** Exercise passage follows **

1246 Views 7 Replies Latest reply: Sep 17, 2007 12:12 PM by The hatter
Mac OS X: The Missing Manual by David Pogue
If you drag the application icon to the Dock, that creates a shortcut and will stay there.
If it is already running, it will show in/on the dock, and you can control click and from the pop up list, "keep in Dock." so it will always be there.
I drag the application folder to the far right past "|" bar, so I have a popup menu of everything in /Applications.
There is no "send to Desktop" but you can control click on an icon and "create alias" and then drag that anywhere. I tend to not put alias on Desktop in OS X though.
You can also have Dock on the side instead of the bottom (wide monitor and want to have more height for web windows and office documents).
Firefox and most downloads will be in a "disk image" format that you have to "mount" and then drag the application where you want it (unless it uses an installer application, of course).
No restore point or system restore. you'll want to clone your system and have those handy (and you can have multiple boot drives).
I think the above book will work wonders. along with forums and such (and Google). There are also some wonderful news, tips, troubleshooting web sites to avail of like
http://www.macintouch.com or http://www.macfixit.com
For "shortcuts", drag the icon from the Applications folder to the dock (taskbar), not the desktop. It will stay, even after you quit the application. If you hold the mouse button while over a dock icon you will see an option to keep or remove it from the dock. Dock items are just aliases. The application is still in its original place. Dragging to the desktop actually moves the file. Adobe will not stand for this, and does its best to restore order to the universe. Unfortunately, its best is not always good enough. If you really want the shortcut on the desktop, not the dock, hold down Command and Option while dragging it. This will generate an alias, and leave the original file unmoved.
I wanted to go online and could not find the Firefox icon, after searching the computer the only thing I found was the downloaded install file?

** End of Exercise passage **
** Given entries follows **

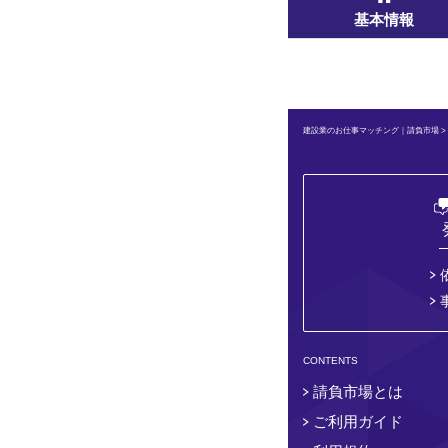
基本情報
建設業のお仕事マッチング｜請負市場
CONTENTS
請負市場とは
ご利用ガイド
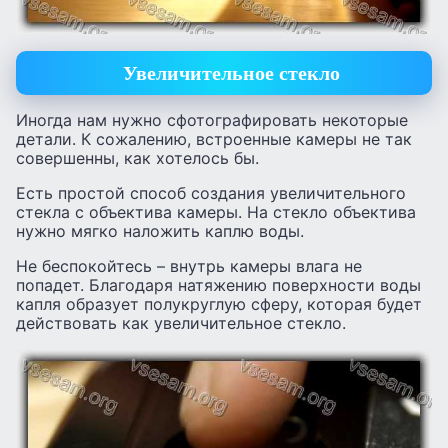
Увеличительное стекло
Иногда нам нужно сфотографировать некоторые
детали. К сожалению, встроенные камеры не так
совершенны, как хотелось бы.
Есть простой способ создания увеличительного
стекла с объектива камеры. На стекло объектива
нужно мягко наложить каплю воды.
Не беспокойтесь – внутрь камеры влага не
попадет. Благодаря натяжению поверхности воды
капля образует полукруглую сферу, которая будет
действовать как увеличительное стекло.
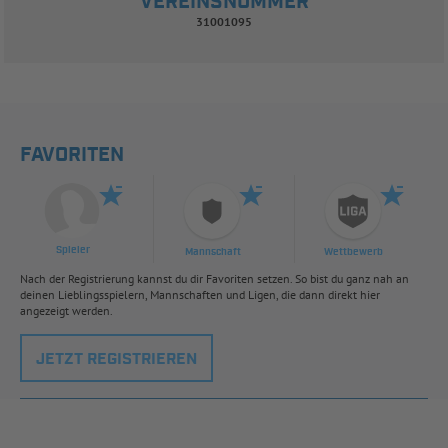
VEREINSNUMMER
31001095
FAVORITEN
Spieler
Mannschaft
Wettbewerb
Nach der Registrierung kannst du dir Favoriten setzen. So bist du ganz nah an
deinen Lieblingsspielern, Mannschaften und Ligen, die dann direkt hier
angezeigt werden.
JETZT REGISTRIEREN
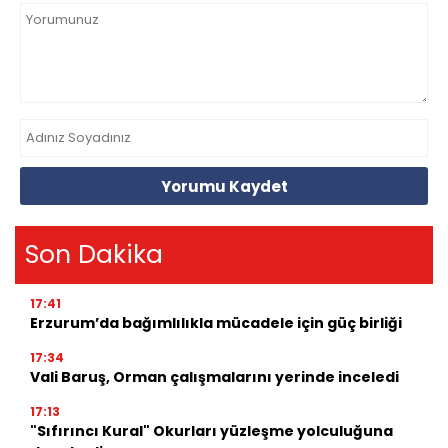
Yorumu Kaydet
Son Dakika
17:41
Erzurum’da bağımlılıkla mücadele için güç birliği
17:34
Vali Baruş, Orman çalışmalarını yerinde inceledi
17:13
"Sıfırıncı Kural" Okurları yüzleşme yolculuğuna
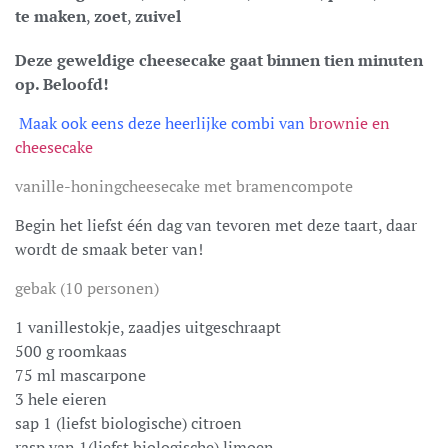
te maken
,
zoet
,
zuivel
Deze geweldige cheesecake gaat binnen tien minuten
op. Beloofd!
Maak ook eens deze heerlijke combi van
brownie en
cheesecake
vanille-honingcheesecake met bramencompote
Begin het liefst één dag van tevoren met deze taart, daar
wordt de smaak beter van!
gebak (10 personen)
1 vanillestokje, zaadjes uitgeschraapt
500 g roomkaas
75 ml mascarpone
3 hele eieren
sap 1 (liefst biologische) citroen
rasp van 1(liefst biologische) limoen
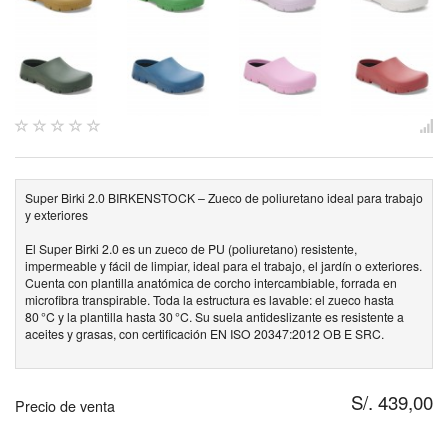
Super Birki 2.0 BIRKENSTOCK – Zueco de poliuretano ideal para trabajo
y exteriores
El Super Birki 2.0 es un zueco de PU (poliuretano) resistente,
impermeable y fácil de limpiar, ideal para el trabajo, el jardín o exteriores.
Cuenta con plantilla anatómica de corcho intercambiable, forrada en
microfibra transpirable. Toda la estructura es lavable: el zueco hasta
80 °C y la plantilla hasta 30 °C. Su suela antideslizante es resistente a
aceites y grasas, con certificación EN ISO 20347:2012 OB E SRC.
S/. 439,00
Precio de venta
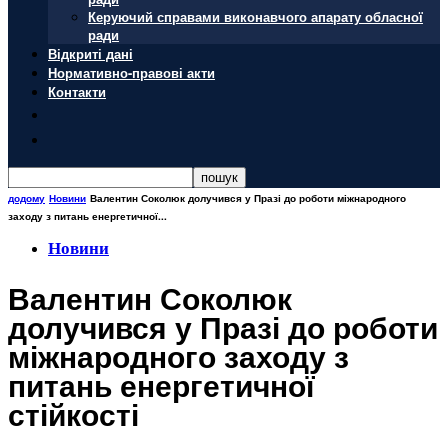
Керуючий справами виконавчого апарату обласної
ради
Відкриті дані
Нормативно-правові акти
Контакти
додому
Новини
Валентин Соколюк долучився у Празі до роботи міжнародного
заходу з питань енергетичної...
Новини
Валентин Соколюк
долучився у Празі до роботи
міжнародного заходу з
питань енергетичної
стійкості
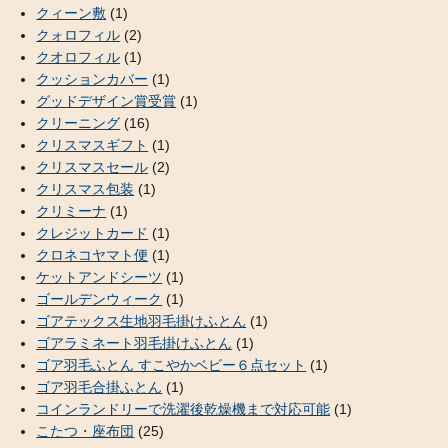
クィーン敷
(1)
クォロフィル
(2)
クオロフィル
(1)
クッションカバー
(1)
グッドデザイン賞受賞
(1)
クリーニング
(16)
クリスマスギフト
(1)
クリスマスセール
(2)
クリスマス包装
(1)
クリミーナ
(1)
クレジットカード
(1)
クロネコヤマト便
(1)
ケットアンドシーツ
(1)
ゴールデンウィーク
(1)
ゴアテックス生地羽毛掛けふとん
(1)
ゴアラミネート羽毛掛けふとん
(1)
ゴア羽毛ふとん すこやかベビー６点セット
(1)
ゴア羽毛合掛ふとん
(1)
コインランドリーで洗濯後乾燥機まで対応可能
(1)
こたつ・座布団
(25)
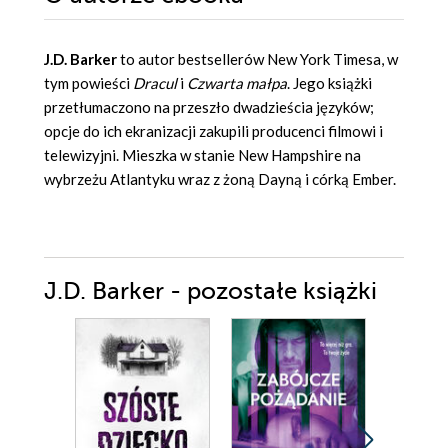
J.D. Barker
to autor bestsellerów New York Timesa, w
tym powieści
Dracul
i
Czwarta małpa
. Jego książki
przetłumaczono na przeszło dwadzieścia języków;
opcje do ich ekranizacji zakupili producenci filmowi i
telewizyjni. Mieszka w stanie New Hampshire na
wybrzeżu Atlantyku wraz z żoną Dayną i córką Ember.
J.D. Barker - pozostałe książki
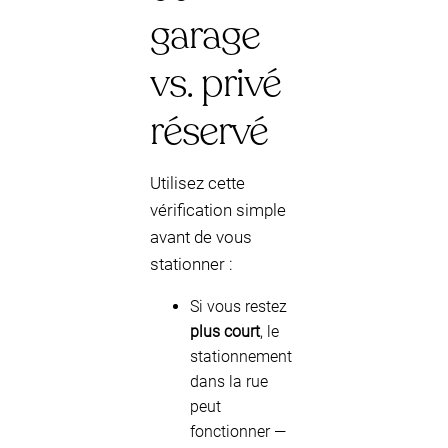
garage
vs. privé
réservé
Utilisez cette
vérification simple
avant de vous
stationner :
Si vous restez
plus court
, le
stationnement
dans la rue
peut
fonctionner —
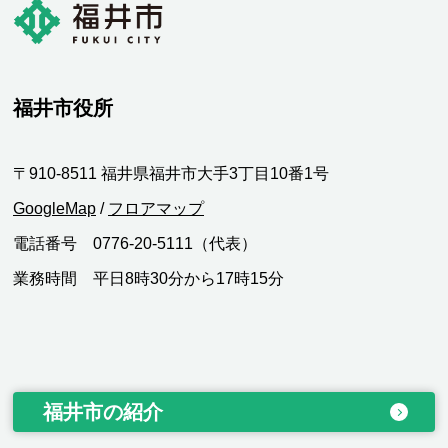
福井市役所
〒910-8511 福井県福井市大手3丁目10番1号
GoogleMap
/
フロアマップ
電話番号 0776-20-5111（代表）
業務時間 平日8時30分から17時15分
福井市の紹介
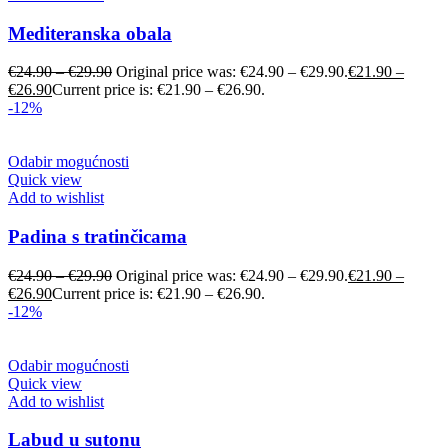
Mediteranska obala
€
24.90
–
€
29.90
Original price was: €24.90 – €29.90.
€
21.90
–
€
26.90
Current price is: €21.90 – €26.90.
-12%
Odabir mogućnosti
Quick view
Add to wishlist
Padina s tratinčicama
€
24.90
–
€
29.90
Original price was: €24.90 – €29.90.
€
21.90
–
€
26.90
Current price is: €21.90 – €26.90.
-12%
Odabir mogućnosti
Quick view
Add to wishlist
Labud u sutonu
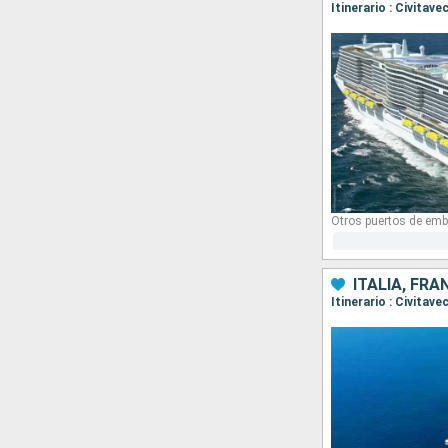
Itinerario : Civitav
Otros puertos de emb
ITALIA, FRA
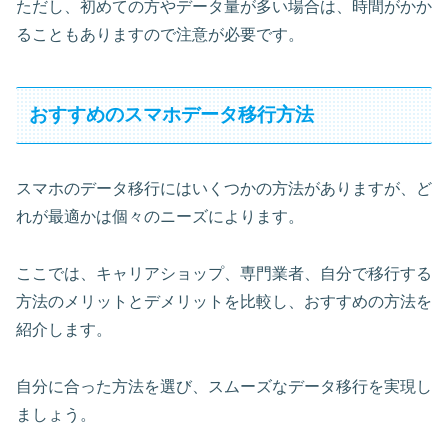
ただし、初めての方やデータ量が多い場合は、時間がかか
ることもありますので注意が必要です。
おすすめのスマホデータ移行方法
スマホのデータ移行にはいくつかの方法がありますが、ど
れが最適かは個々のニーズによります。
ここでは、キャリアショップ、専門業者、自分で移行する
方法のメリットとデメリットを比較し、おすすめの方法を
紹介します。
自分に合った方法を選び、スムーズなデータ移行を実現し
ましょう。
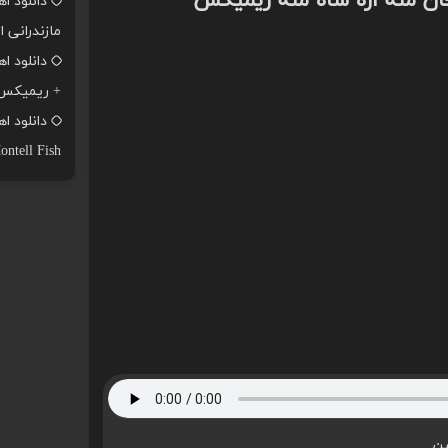
ان منه اره شاه منه ریمیکس
دانلود ا
مازندرانی ا
+ ریمیکس
ontell Fish
ین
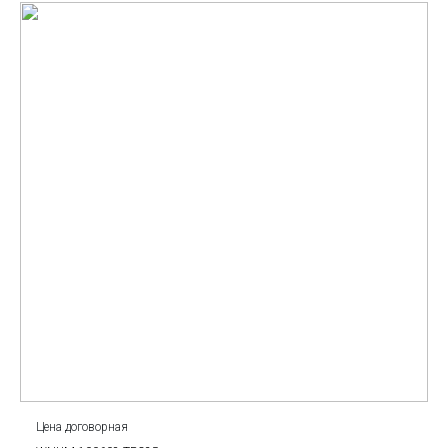
Цена договорная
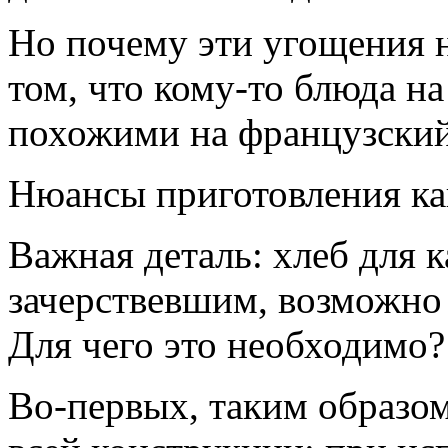
Но почему эти угощения н
том, что кому-то блюда н
похожими на французский
Нюансы приготовления ка
Важная деталь: хлеб для 
зачерствевшим, возможно 
Для чего это необходимо?
Во-первых, таким образом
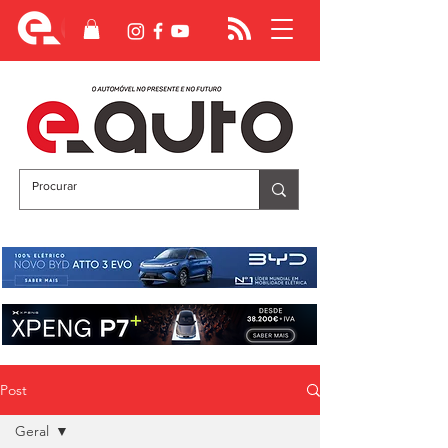
Post
Geral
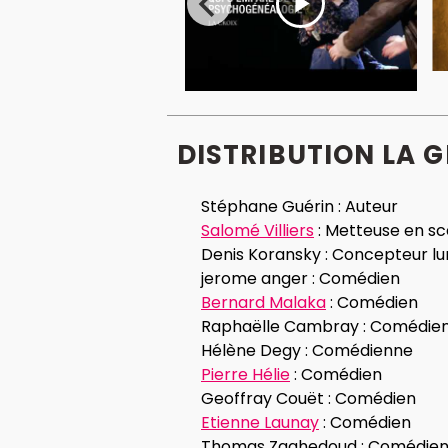
DISTRIBUTION LA 
Stéphane Guérin :
Auteur
Salomé Villiers
:
Metteuse en s
Denis Koransky :
Concepteur lu
jerome anger :
Comédien
Bernard Malaka
:
Comédien
Raphaëlle Cambray :
Comédie
Hélène Degy :
Comédienne
Pierre Hélie
:
Comédien
Geoffray Couët :
Comédien
Etienne Launay
:
Comédien
Thomas Zaghedoud :
Comédie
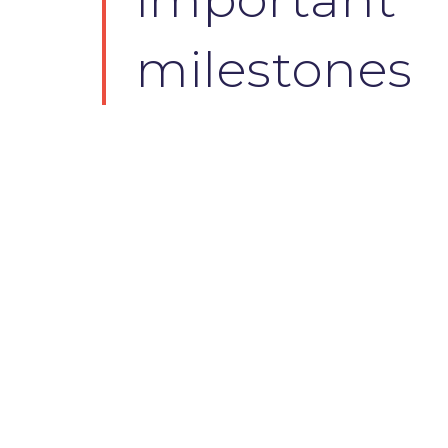
milestones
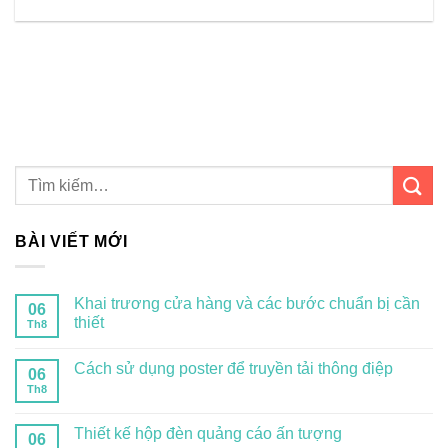
BÀI VIẾT MỚI
Khai trương cửa hàng và các bước chuẩn bị cần
06
thiết
Th8
Cách sử dụng poster để truyền tải thông điệp
06
Th8
Thiết kế hộp đèn quảng cáo ấn tượng
06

** End of Given entries **

Problem 1: According to the Mac OS X forum thread, which keys should be held down while dragging an application icon to the desktop so that an alias is created and the original file stays in place?
Problem 2: Pick up the Mac OS X forum thread from the point where it stops and continue it.

Exercise answer 1: Command and Option.

Exercise answer 2:
When you downloaded Firefox, it was in a .dmg (disk image) file. You must have been running it from there. Double-click the .dmg file to mount it, then drag Firefox from the .dmg file into the Applications folder, and from there to the dock. You can then dismount (eject) the disk image file and delete it.
You should set up a non-administrator account for normal use, and reserve your administrator account for software installation and system maintenance. This gives the system some protection from malware, and from you. For example, if you drag an application to the desktop, thinking you are making a shortcut, then later, delete the supposed shortcut; the application is gone. If you were running as non-administrator, it would not let you drag from the Applications folder. You could still drag to the dock, or Command-Option drag aliases.
My experience is people really get a lot out of "Missing Manual" but not so much from "Switching" but might be worth having (I tend to like O'Reilly Series books too).
I use a lot of firewall and network intrusion software and hardware (multiple routers) and because I run Vista, invested in Intego suite for AV etc but only use their NetBarrier (NIDS). there are always people trying to find open ssh and remote logins, ARD, Windows sharing services, etc. (Sharing -> Services -> Firewall logging and stealth mode). The routers are there in case of software problems, hard coded rules.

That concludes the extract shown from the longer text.